Comments (9)
Now, that the output for the correlator class is final, there are no more things to add to the format, right? At least from the current perspective? In this case, I'll try to come up with a good way to document the format.
from pyerrors.
I agree. I would also suggest to bump the format version to 1.0.
from pyerrors.
I have by now implemented another feature that we have talked about, but I am not sure if it should enter the main branch or if I am the only one who would find this neat:
I have written routines to export and import python dictionaries to JSON. These are implemented as wrappers around load_json and dump_to_json. I export by:
- Browsing through the dictionary
- Replacing all supported structures (Obs, Corr, np.ndarray, list) by placeholders and
- adding the structure to a list
- Afterwards, the list is passed to dump_to_json where
- the dictionary with the placeholders is put into the description of the file. (Which becomes a dictionary with two keys: the placeholder-dict and the original description)
On import, the same thing is done in reverse. The dict may contain anything that is valid in JSON (number, string, boolean, list, dict, None) as well as the above defined supported structures.
So-far, my only issue is that am not able to tell the input routine, that the file is a parsed dictionary. If the JSON file is imported using load_json, you get a list with all the structures (and the description, if you choose full_output) instead of a dict.
I am not sure, if it is wise to have this feature: In my workflow, it would certainly help to switch from pickles to JSON in intermediate steps. Globally, this output could become confusing, when large dicts are written to JSON. However, the placeholder-dict in the description could actually pretty helpful in understanding what is saved in this file and it is created automatically, so the user would not have to write this description him/herself, if the keys of the dictionary is self-explanatory.
@fjosw , @JanNeuendorf what do you think? I could create a pull request, as soon as everything is tested.
from pyerrors.
My feeling is that relational databases like sqlite are better suited for what you want to achieve but I have no objections if you want to add this functionality. My concerns are that this bloats up the specification of the format and that nested code is not easy to maintain.
from pyerrors.
If one does not have such database (they don't run well on lustre!), it could help, though. But I understand your concerns.
I tried to use the format, as it is, such that I don't have to change anything in its specification. This leads to the fact, that one has to know whether to parse the JSON file as list or dict - which is not really nice and prohibits to use the wrapper for reading a random JSON file and deciding if it is a dictionary or not (you could always read the file using load_json and get a valid list of structs). This would need an additional keyword and I don't want to add it to the format, because dicts are somewhat specific.

MATERIAL SHOWN -
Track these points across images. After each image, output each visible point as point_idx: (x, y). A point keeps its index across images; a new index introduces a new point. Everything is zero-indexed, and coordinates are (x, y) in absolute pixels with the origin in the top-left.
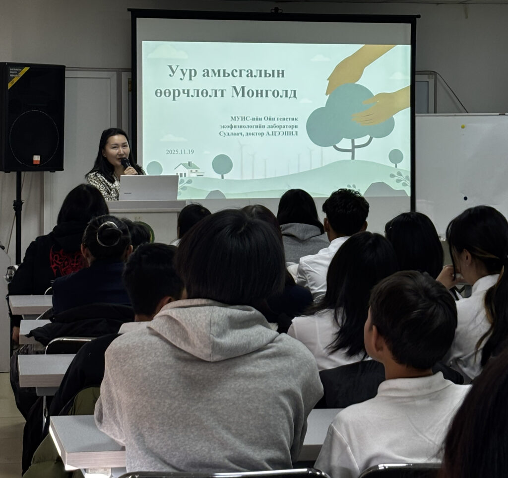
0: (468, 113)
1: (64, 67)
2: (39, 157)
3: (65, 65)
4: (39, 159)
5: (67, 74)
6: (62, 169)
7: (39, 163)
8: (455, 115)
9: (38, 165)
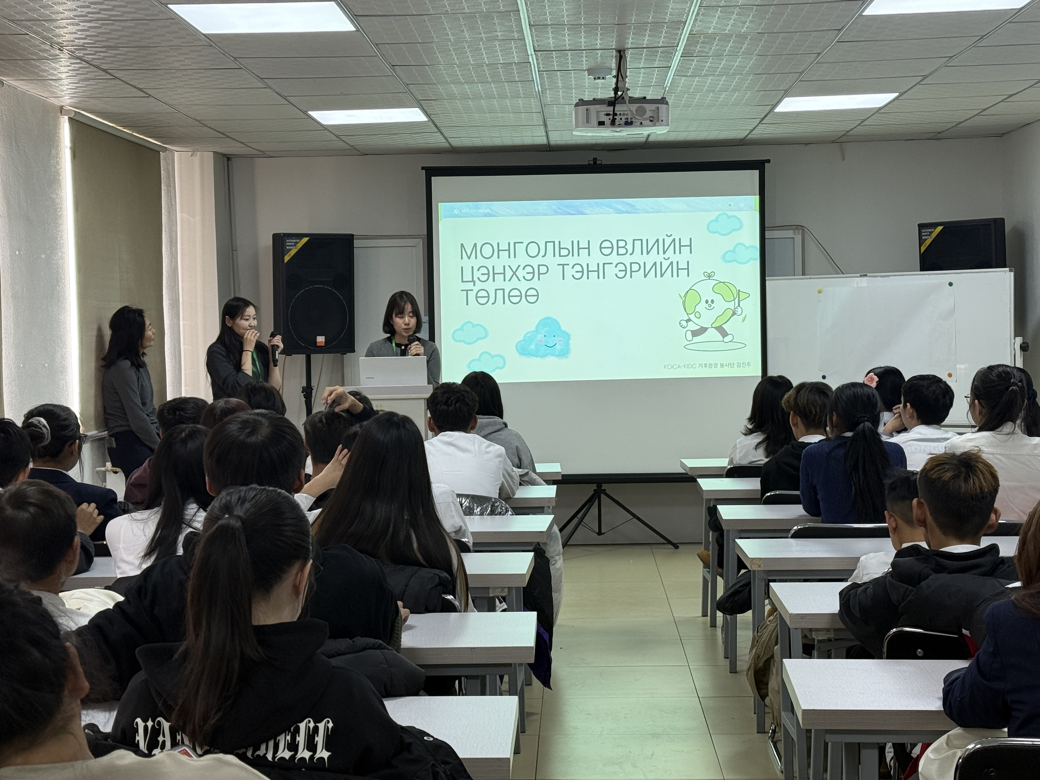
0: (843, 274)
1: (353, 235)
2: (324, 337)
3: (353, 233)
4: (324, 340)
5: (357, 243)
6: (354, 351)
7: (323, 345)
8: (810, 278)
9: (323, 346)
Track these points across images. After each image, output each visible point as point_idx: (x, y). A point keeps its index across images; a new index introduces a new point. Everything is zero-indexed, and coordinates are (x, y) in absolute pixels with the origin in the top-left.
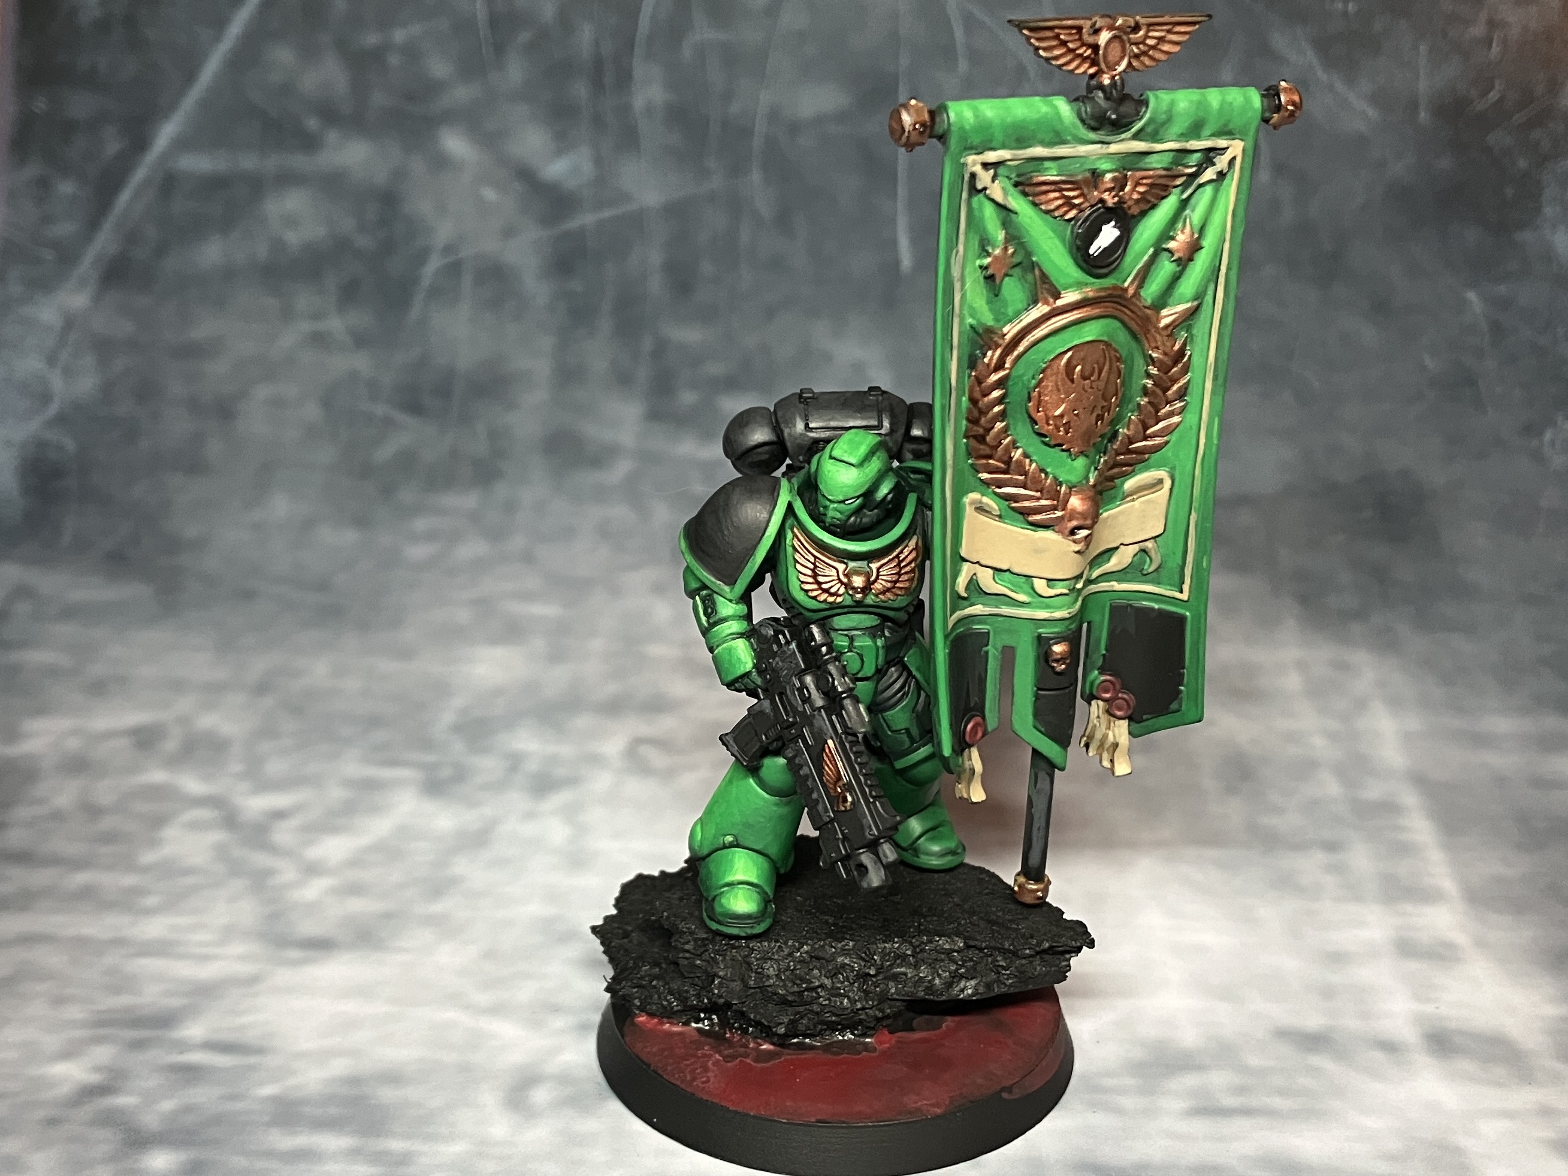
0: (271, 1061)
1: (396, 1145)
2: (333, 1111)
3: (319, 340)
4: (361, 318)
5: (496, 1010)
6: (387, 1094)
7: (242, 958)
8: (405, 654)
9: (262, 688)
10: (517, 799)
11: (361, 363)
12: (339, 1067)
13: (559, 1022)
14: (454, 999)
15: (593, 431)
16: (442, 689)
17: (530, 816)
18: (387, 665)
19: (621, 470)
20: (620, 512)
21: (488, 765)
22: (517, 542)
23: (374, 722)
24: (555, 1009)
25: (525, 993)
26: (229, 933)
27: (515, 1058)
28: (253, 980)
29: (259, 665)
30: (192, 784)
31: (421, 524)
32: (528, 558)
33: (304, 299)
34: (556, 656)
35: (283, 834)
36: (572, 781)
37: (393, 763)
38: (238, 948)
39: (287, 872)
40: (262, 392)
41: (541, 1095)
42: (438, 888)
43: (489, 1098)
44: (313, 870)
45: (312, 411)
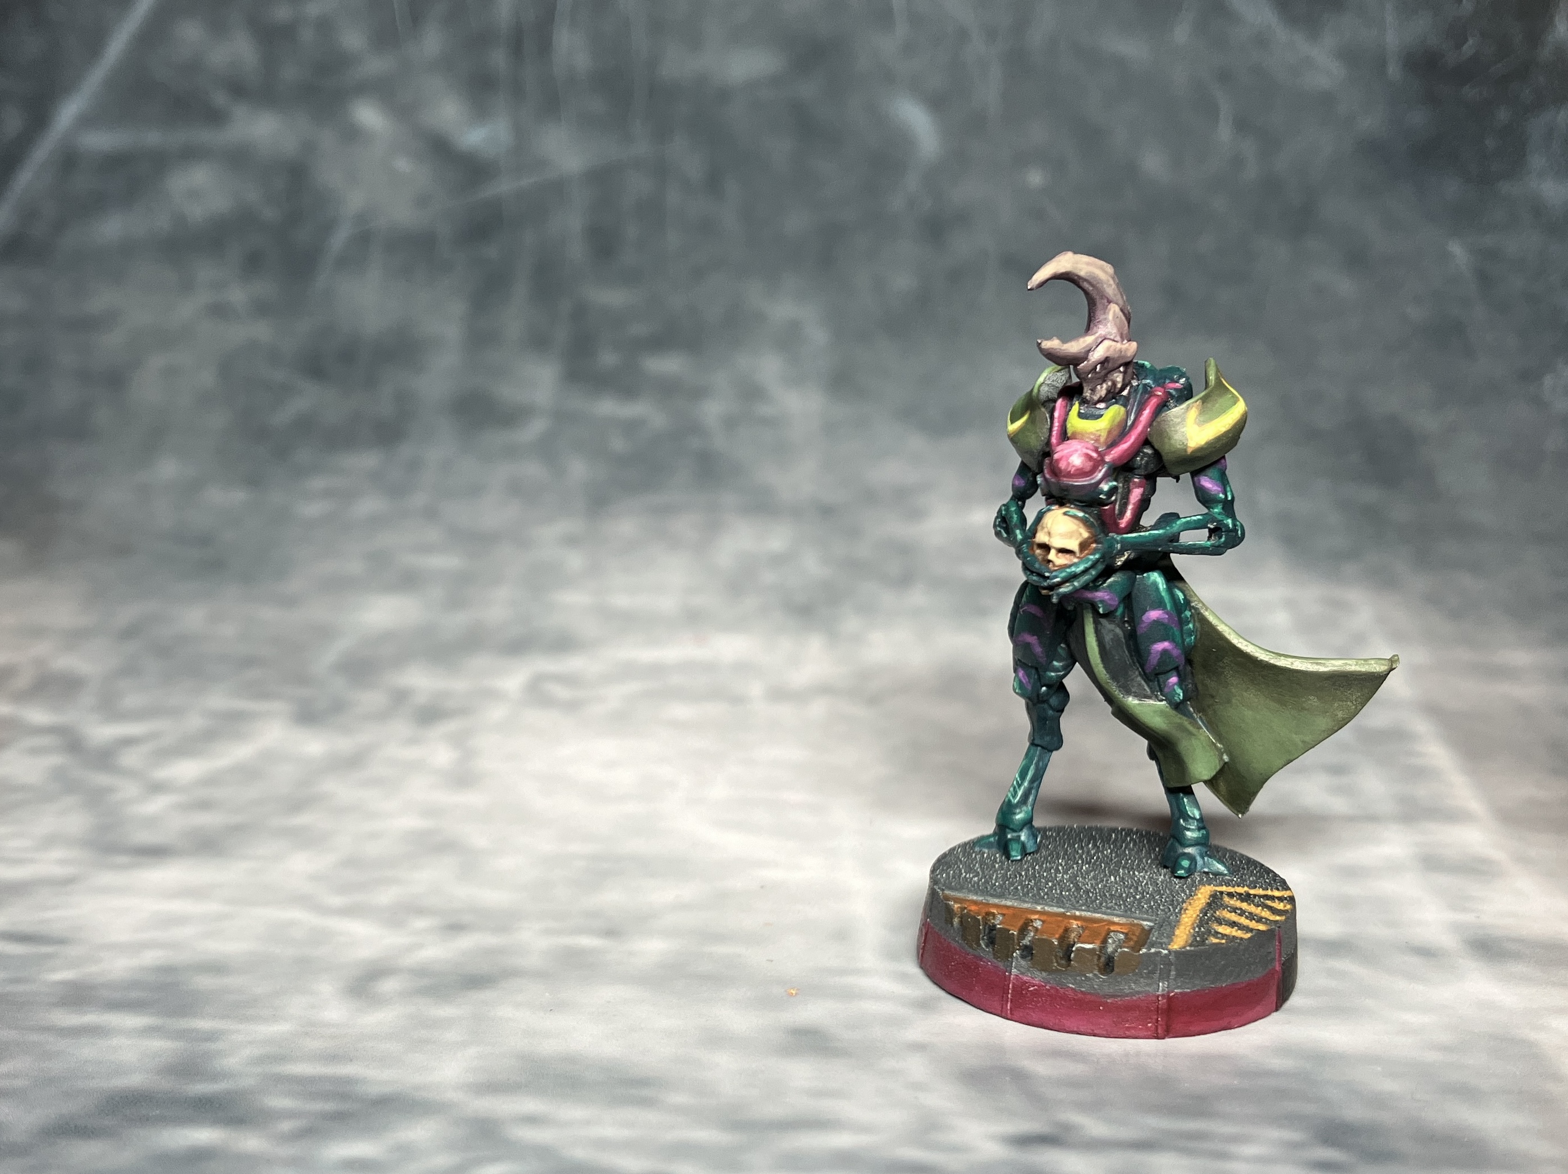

REQUIRED ACTIONS -
[A] Answer these questions using the pyerrors thread:
(i) To what number does one commenter suggest bumping the format version?
(ii) Which supported structures are replaced by placeholders when a dictionary is exported?
(iii) What kind of database does one commenter feel is better suited to the proposed goal?
[B] Reproduce the part of the pyerrors thread starting at "I am not sure, if" and ending at "everything is tested.".

ANSWERS BELOW -
[A]
(i) 1.0
(ii) Obs, Corr, np.ndarray, and list
(iii) Relational databases like sqlite

[B]
I am not sure, if it is wise to have this feature: In my workflow, it would certainly help to switch from pickles to JSON in intermediate steps. Globally, this output could become confusing, when large dicts are written to JSON. However, the placeholder-dict in the description could actually pretty helpful in understanding what is saved in this file and it is created automatically, so the user would not have to write this description him/herself, if the keys of the dictionary is self-explanatory.
@fjosw , @JanNeuendorf what do you think? I could create a pull request, as soon as everything is tested.